The vote threshold for election blocs will be higher than for the parties, the Moskovsky Komsomolets underlines. Political analyst Yevgeny Minchenko assumes the threshold might be set at 5 percent for political parties and at 7 percent for blocs, while a newspaper source in the United Russia leadership earlier suggested a 10 percent threshold for blocs, noting that for political parties it might remain unchanged at 7-percent.

The blocs will never make the threshold; they will only siphon off votes, and the votes cast for the losing parties will be redistributed in favor of the winners, i.e. United Russia in the first place.

Large parties have already stated that they are not going to bloc with anybody, so United Russia and the All-Russia People's Front would be the main beneficiaries to gain from this norm – if they wish to officially register this inviolable bloc of United Russia and non-partisans in a "political contract."

The Kommersant reminds that Vladimir Putin, in his address to the Federal Assembly on December 12, 2012, suggested considering the issue of election blocs. He ordered his administration and the Central Election Commission to prepare by the spring a bill on transfer to the parliamentary election under the mixed majority/proportionate system. According to a Public Opinion foundation poll conducted in late December, 30 percent of respondents approved the comeback of the mixed election system, 7 percent disapproved, and 64 percent were undecided.

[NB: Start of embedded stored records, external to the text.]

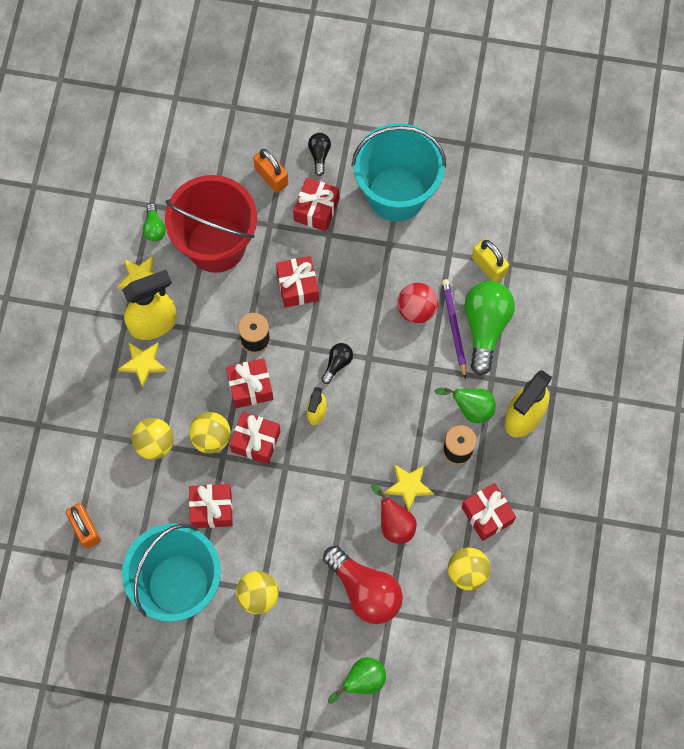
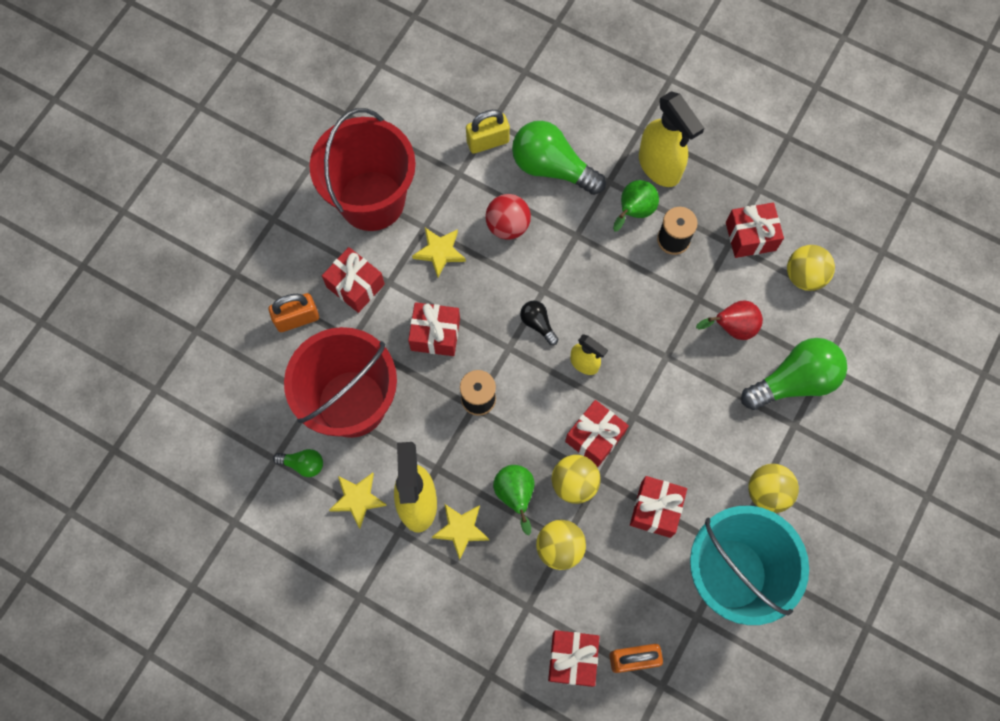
camera: 70 degrees left, 0 degrees up
(250, 387) = (531, 422): red gift -> red gift (572, 659)
(319, 155) = (293, 261): black light bulb -> none
(362, 681) = (889, 417): green pear -> green pear (515, 495)
(365, 591) = (794, 381): red light bulb -> green light bulb
(396, 194) = (372, 200): turquoise bucket -> red bucket
(409, 486) = (696, 300): yellow star -> yellow star (440, 252)
(454, 328) = (541, 197): purple pencil -> none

"Any election bloc under the incumbent political system is United Russia's trick; as a rule, it is the Kremlin that engages in party construction," KPRF secretary for information and analytical work Sergei Obukhov explained to the newspaper, "they would create a bloc of parties similar to United Russia to have extra support. It will be something along these lines: "For Revival" or "For Prosperity" of something."

Deputy head of the A Just Russia faction at the State Duma Mikhail Yemelyanov believes that if United Russia thinks it is not powerful enough to gather 60 to 70 percent votes, it might create several blocs. It will enable it to maneuver and manipulate small factions. "The Opposition will gain little from it," Yemelyanov said.

Meanwhile, non-parliament parties are ready to consolidate in blocs. According to Right Cause leader Andrei Dunayev, everything depends on a given region, because "branch leaders are not always ready for cooperation." He said his party would not make blocs with the Communists or United Russia, but that it was ready to cooperate with other political parties.